The key to this freedom was economic and social diversity. A competitive and diverse landscape best balanced anonymity with social cohesion. It gave residents access to a wider variety of goods and services; the freedom to join clubs or associations (or not); and freedom from crime and fear.
Jacobs’ insight was to identify four key elements that a neighborhood needs to be successful:
- There must be a diversity of functions—places where people work, live, shop, and play—all in the same place.
- Blocks need to be short, with the opportunity to turn corners frequently; sidewalks need to be as wide as possible.
- There must be a variety in the age and condition of buildings.
- There must be a dense concentration of people, including densely occupied residences.
The role of government was to create set the stage for the “dancers,” but beyond that, the rest was to be improvised by the residents themselves.
But unlike modern libertarians, Jacobs did not see a diverse local market as inherently stable (and she would likely have been against supertall skyscrapers for the mega-wealthy). Neighborhoods that become too popular would then see less profitable—but vital—uses crowded out, tipping the neighborhoods toward monoculture. However, her policy prescriptions are indeed quite limited. In her book, she essentially offers only four.
Blocks and Sidewalks
First, long city blocks should be divided into shorter ones over time, as the ability to do this arises. For example, if a few buildings in the middle of the block are torn down or abandoned, the city should buy the properties and make them streets. Furthermore, all sidewalks should be extend far out in to the street to encourage as much activity on the sidewalk as possible.
Jacobs felt strongly about keeping the government out the housing market. But in cases where the free market did not generate enough low income housing, programs could help. Her suggestion was that first government provides construction loans or loan guarantees. Second was to ensure to these builders a minimum rental earning for the property.
In exchange, the landlord would be required to accept only tenants who already lived in the neighborhood without regard to income or ability to pay. Only after the tenants were selected was the landlord allowed to see a renter’s incomes. If it was too low to pay, the landlord would then receive the difference between the a reasonable return and what the renter could afford to pay. The idea sounds a lot like housing vouchers, a program widely favored by free-marketeers.
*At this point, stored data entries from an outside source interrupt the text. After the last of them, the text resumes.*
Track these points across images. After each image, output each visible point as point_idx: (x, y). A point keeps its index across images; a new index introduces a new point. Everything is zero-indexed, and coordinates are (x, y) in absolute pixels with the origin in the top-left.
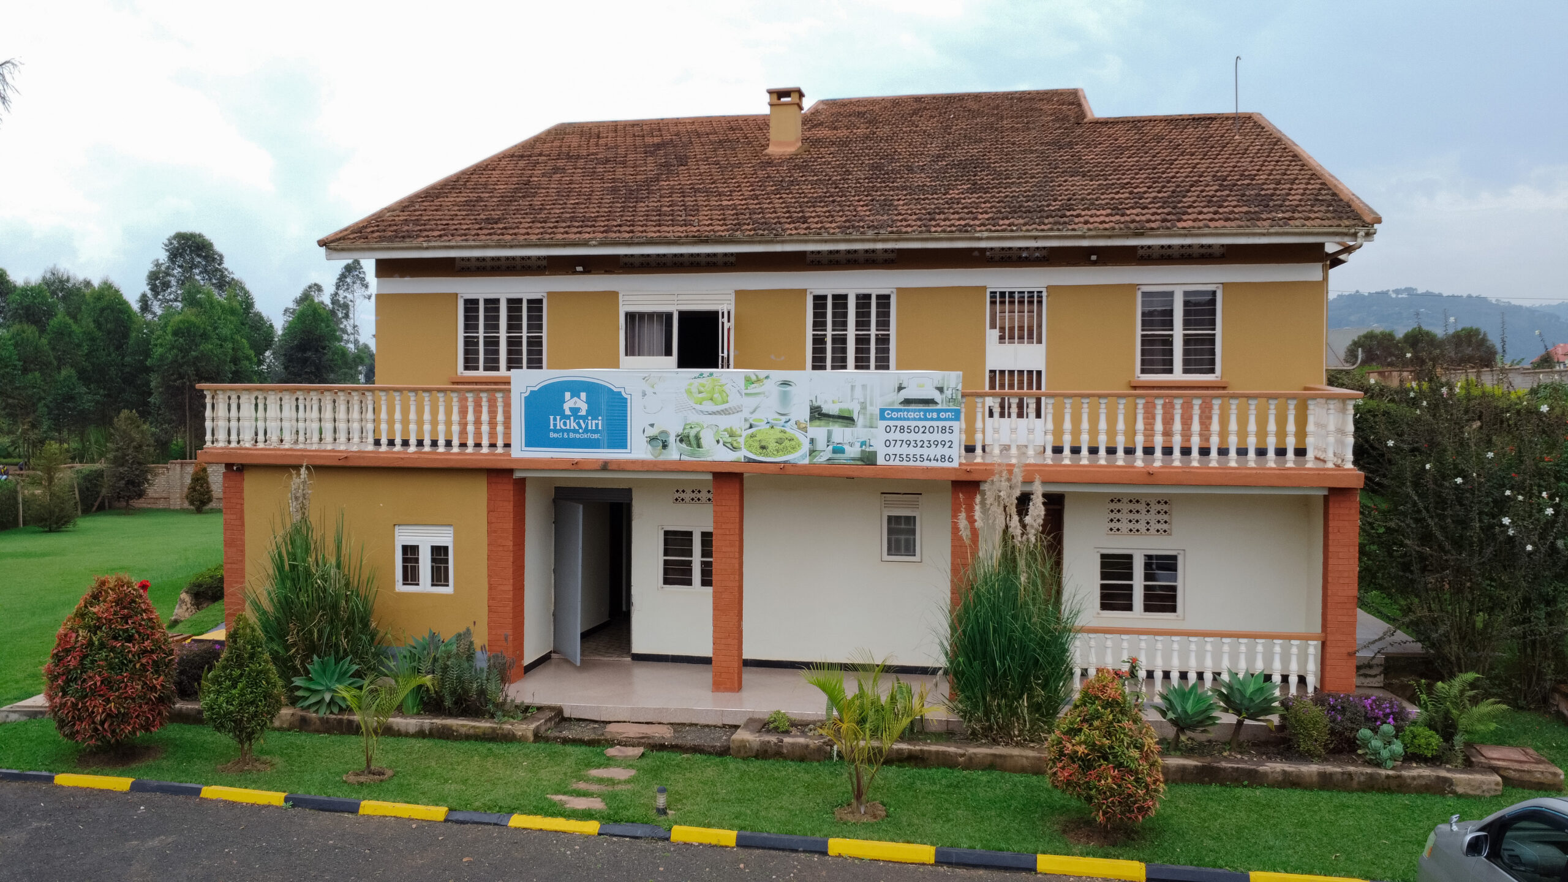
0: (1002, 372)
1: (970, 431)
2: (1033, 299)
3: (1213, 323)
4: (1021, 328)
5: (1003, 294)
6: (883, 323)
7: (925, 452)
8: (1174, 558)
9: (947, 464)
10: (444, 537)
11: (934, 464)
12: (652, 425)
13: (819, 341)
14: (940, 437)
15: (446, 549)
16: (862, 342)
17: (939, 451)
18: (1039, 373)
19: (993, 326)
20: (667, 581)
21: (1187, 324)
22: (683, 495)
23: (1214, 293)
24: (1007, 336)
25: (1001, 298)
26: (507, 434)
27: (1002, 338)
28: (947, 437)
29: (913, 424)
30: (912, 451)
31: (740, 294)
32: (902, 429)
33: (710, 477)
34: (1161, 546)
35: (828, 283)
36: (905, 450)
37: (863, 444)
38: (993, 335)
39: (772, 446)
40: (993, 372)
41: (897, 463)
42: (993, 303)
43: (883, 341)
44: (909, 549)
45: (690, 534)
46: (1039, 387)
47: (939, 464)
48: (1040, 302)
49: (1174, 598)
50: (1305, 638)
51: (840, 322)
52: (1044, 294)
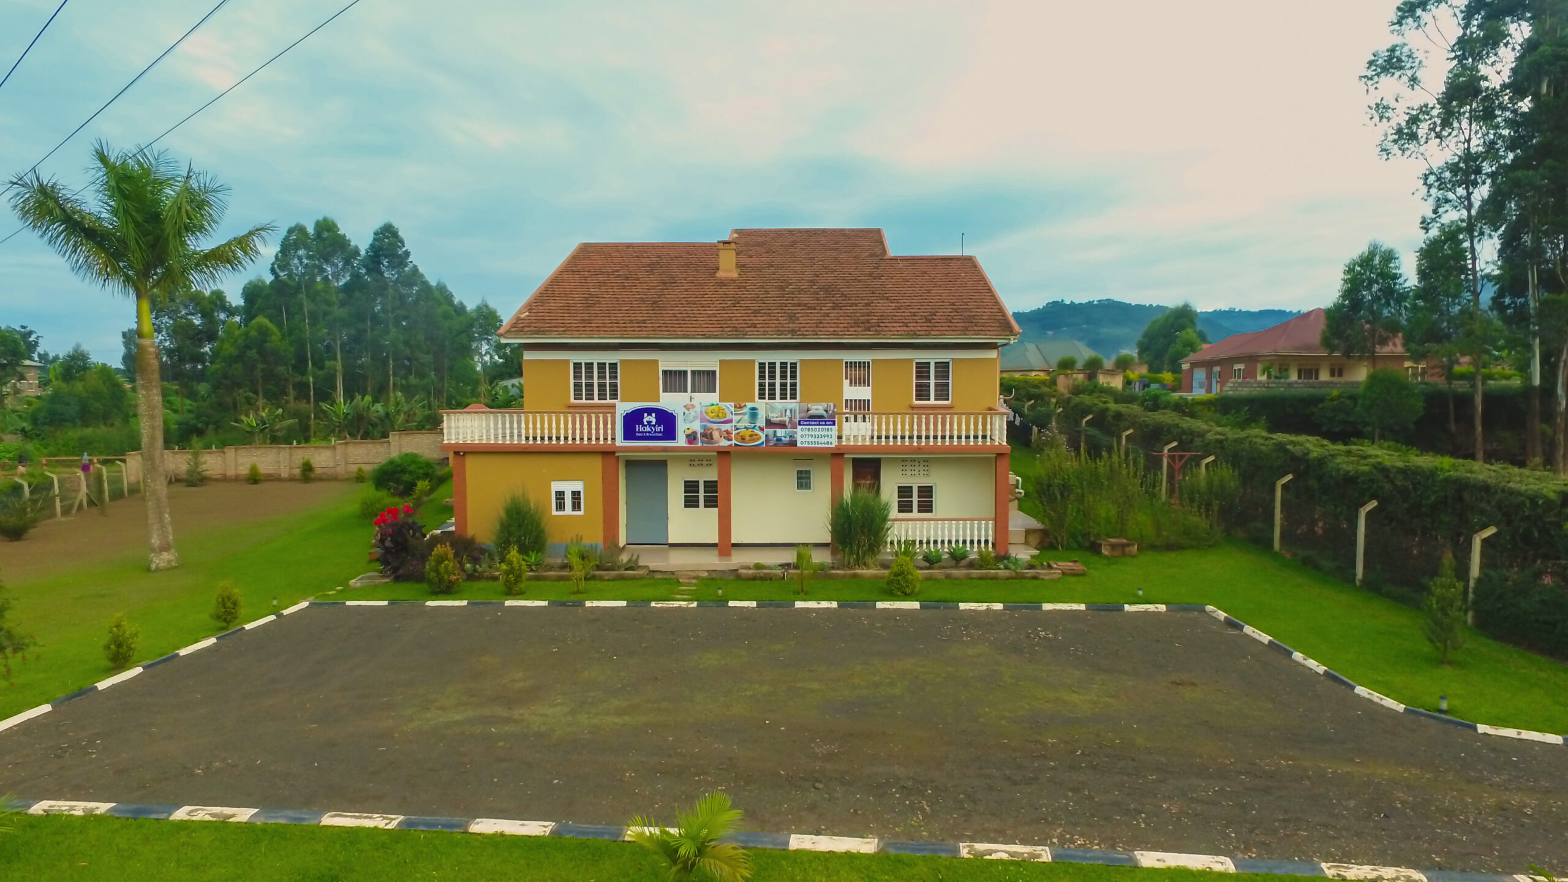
0: (851, 400)
1: (840, 430)
2: (865, 365)
3: (948, 377)
4: (860, 379)
5: (851, 363)
6: (793, 376)
7: (820, 440)
8: (931, 487)
9: (829, 446)
10: (578, 486)
11: (823, 446)
12: (688, 429)
13: (762, 385)
14: (826, 433)
15: (579, 492)
16: (783, 386)
17: (826, 440)
18: (869, 401)
19: (846, 378)
20: (686, 506)
21: (936, 377)
22: (693, 463)
23: (948, 363)
24: (854, 382)
25: (850, 365)
26: (613, 433)
27: (851, 383)
28: (829, 433)
29: (814, 427)
30: (813, 440)
31: (721, 361)
32: (809, 430)
33: (715, 454)
34: (925, 482)
35: (766, 357)
36: (810, 439)
37: (790, 437)
38: (846, 382)
39: (748, 438)
40: (847, 400)
41: (807, 445)
42: (846, 367)
43: (794, 385)
44: (808, 486)
45: (698, 482)
46: (868, 410)
47: (826, 446)
48: (869, 367)
49: (931, 506)
50: (987, 520)
51: (772, 376)
52: (871, 363)
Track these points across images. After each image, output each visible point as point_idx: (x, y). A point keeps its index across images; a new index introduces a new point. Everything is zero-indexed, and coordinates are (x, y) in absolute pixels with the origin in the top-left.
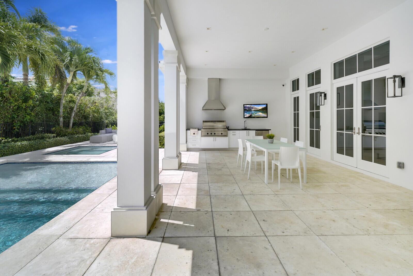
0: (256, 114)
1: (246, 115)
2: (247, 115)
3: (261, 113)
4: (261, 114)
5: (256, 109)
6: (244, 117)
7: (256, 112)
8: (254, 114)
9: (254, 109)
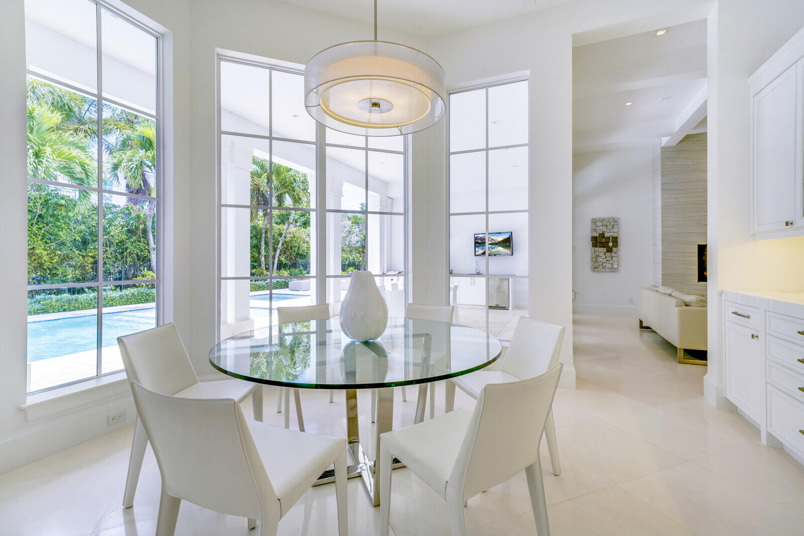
0: (493, 250)
1: (478, 251)
2: (480, 251)
3: (502, 248)
4: (500, 249)
5: (493, 242)
6: (475, 255)
7: (493, 246)
8: (491, 249)
9: (491, 241)
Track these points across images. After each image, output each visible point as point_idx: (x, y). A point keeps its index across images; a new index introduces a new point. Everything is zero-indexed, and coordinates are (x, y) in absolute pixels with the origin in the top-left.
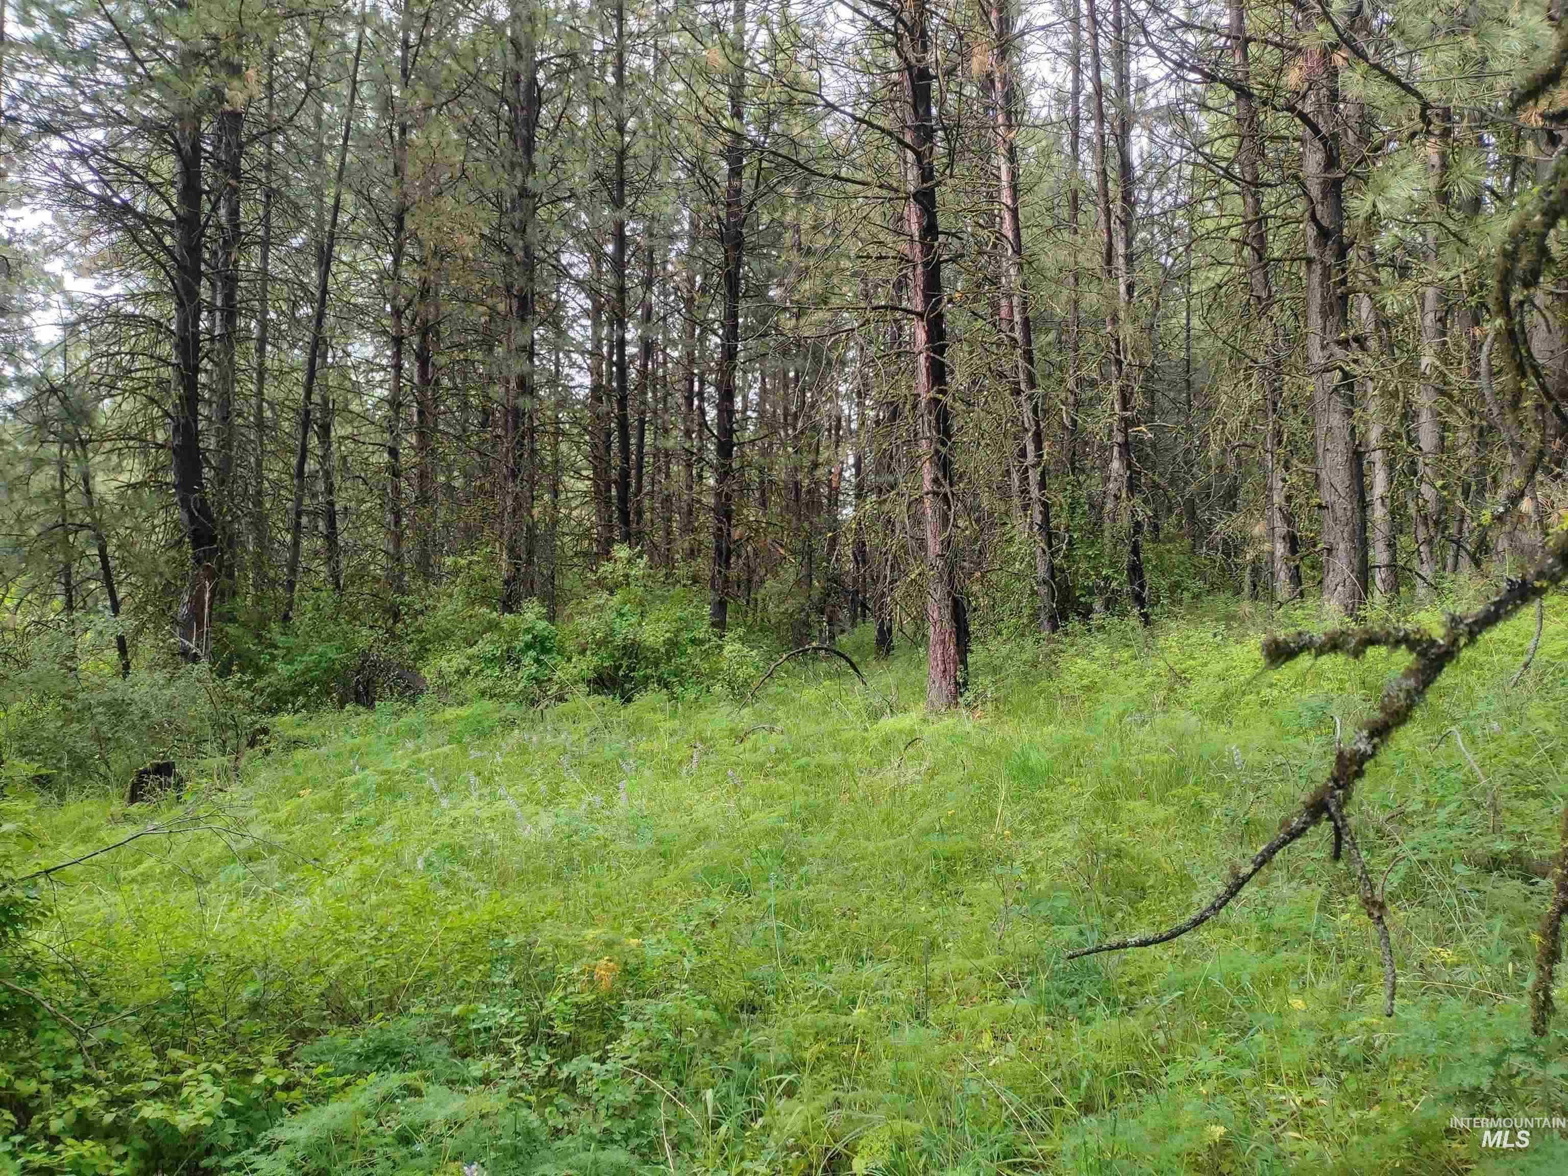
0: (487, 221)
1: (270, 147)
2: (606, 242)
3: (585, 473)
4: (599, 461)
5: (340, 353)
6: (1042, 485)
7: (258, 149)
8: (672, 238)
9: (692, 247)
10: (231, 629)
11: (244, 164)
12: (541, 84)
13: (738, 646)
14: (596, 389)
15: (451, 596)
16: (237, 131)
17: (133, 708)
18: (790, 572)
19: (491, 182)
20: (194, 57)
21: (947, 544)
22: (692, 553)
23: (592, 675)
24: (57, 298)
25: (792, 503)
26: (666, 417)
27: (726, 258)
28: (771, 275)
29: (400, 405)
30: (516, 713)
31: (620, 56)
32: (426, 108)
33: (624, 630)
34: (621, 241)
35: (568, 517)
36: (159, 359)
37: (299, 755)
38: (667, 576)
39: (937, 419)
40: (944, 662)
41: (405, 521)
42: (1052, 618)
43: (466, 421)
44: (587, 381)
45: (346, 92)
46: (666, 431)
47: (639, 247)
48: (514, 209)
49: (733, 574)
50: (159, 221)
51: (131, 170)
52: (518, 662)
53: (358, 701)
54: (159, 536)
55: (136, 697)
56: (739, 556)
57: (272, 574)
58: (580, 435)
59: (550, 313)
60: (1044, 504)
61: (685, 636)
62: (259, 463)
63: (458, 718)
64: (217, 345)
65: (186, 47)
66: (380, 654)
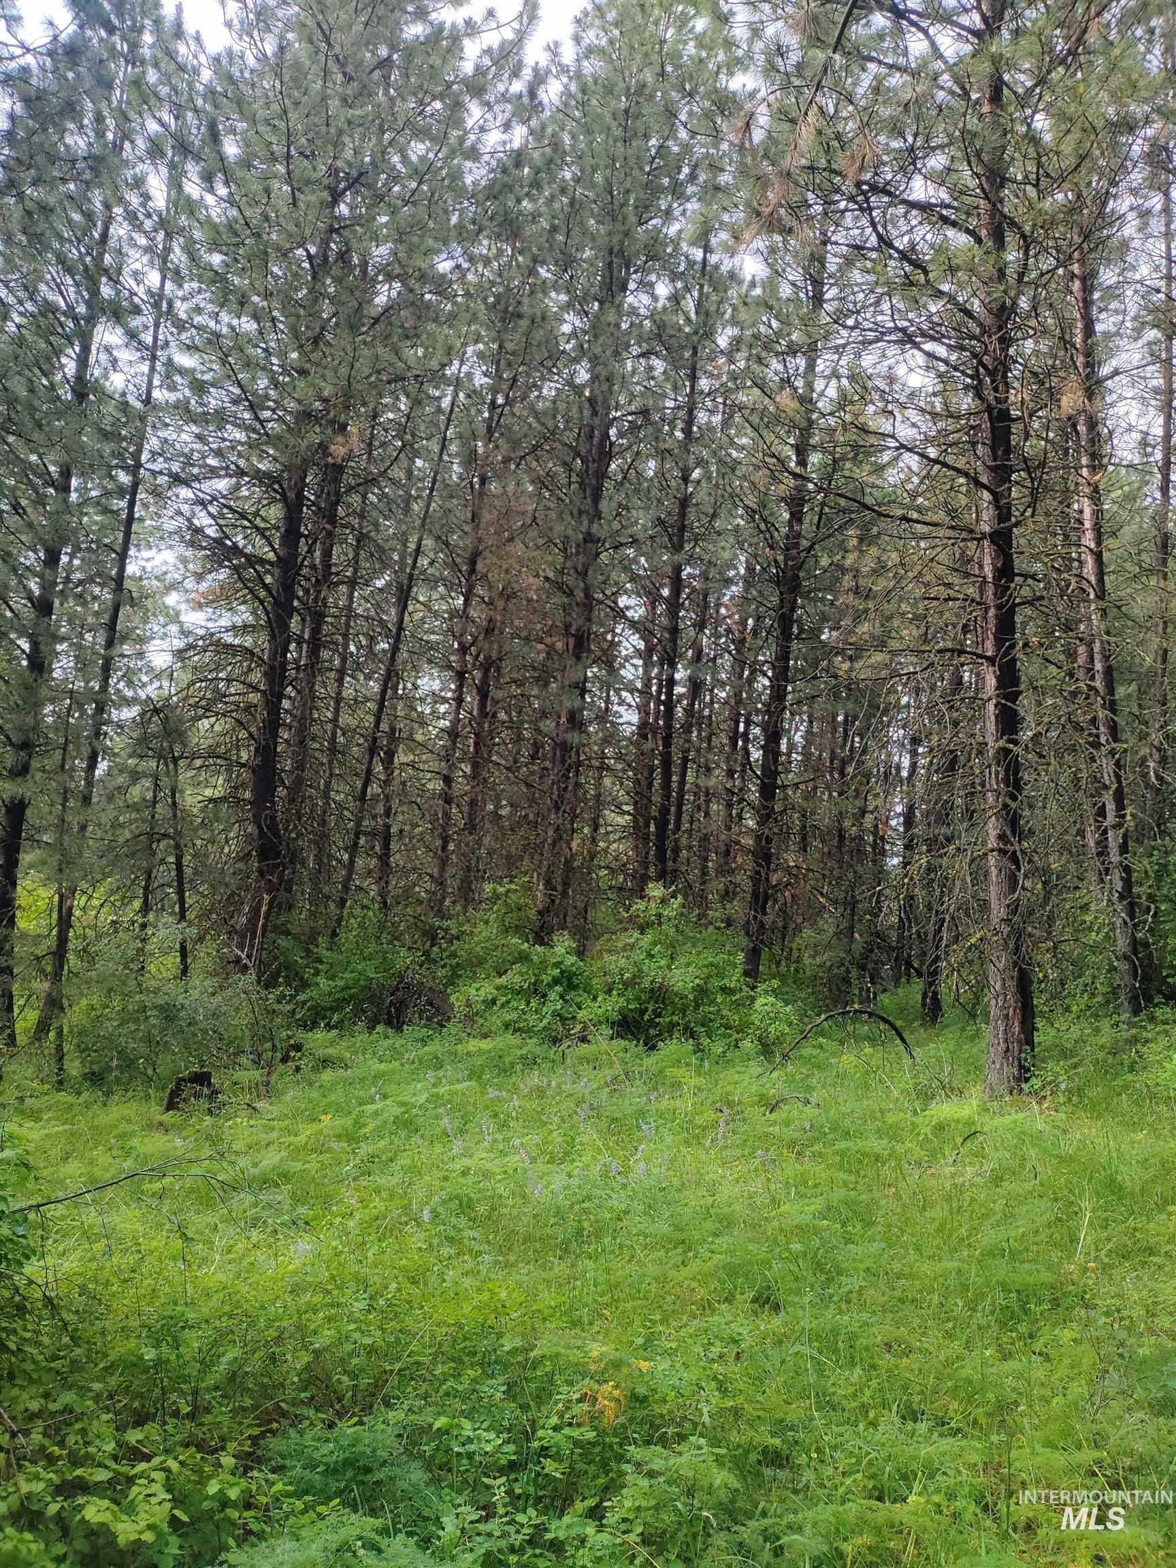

Jacobs’ conception of zoning was different than current zoning rules, which mostly continues to promote the separation of usages. She wanted zoning that did exactly the opposite—that encouraged diversity, where apartment buildings were next to restaurants and bars, factories, shops, and cultural institutions. To prevent the tipping toward homogeneity, Jacobs advocated for rules that prohibited any one type of business from occupying too much building area.
As well, she believed that neighborhoods should have buildings of a variety of ages, from very old to brand new and everything in between. Diversity of ages promote diversity of uses and users. As a result, she suggested some possibilities—landmarking old buildings or limiting the heights of new buildings.
Better Living through Diversity
The efficacy of these policies for both her aims and for cities more broadly will be left for a future post. But suffice it say, that was basically it from her on government interventions. She was eager to see limited government in the life of neighborhoods. She vociferously argued to let the people decide their own actions, and from the seeming chaos of the dense city, the ordered and well-balanced life would naturally emerge.
The question remains, however: How have people taken her advice over the years? Is it possible that her words gave rise to the opposite of what she wanted? In the next post, I take up the issue of whether Saint Jane has also become the accidental Patron Saint of NIMBYism.
 I would like to stress that the ideas and beliefs presented here on libertarianism and “Jane Jacobism,” do not necessarily follow my own.
 If I had to guess, Milton Friedman would have been indifferent about her policy on blocks and sidewalks; would have supported housing vouchers; and would have been against her zoning ideas, since they limited property rights.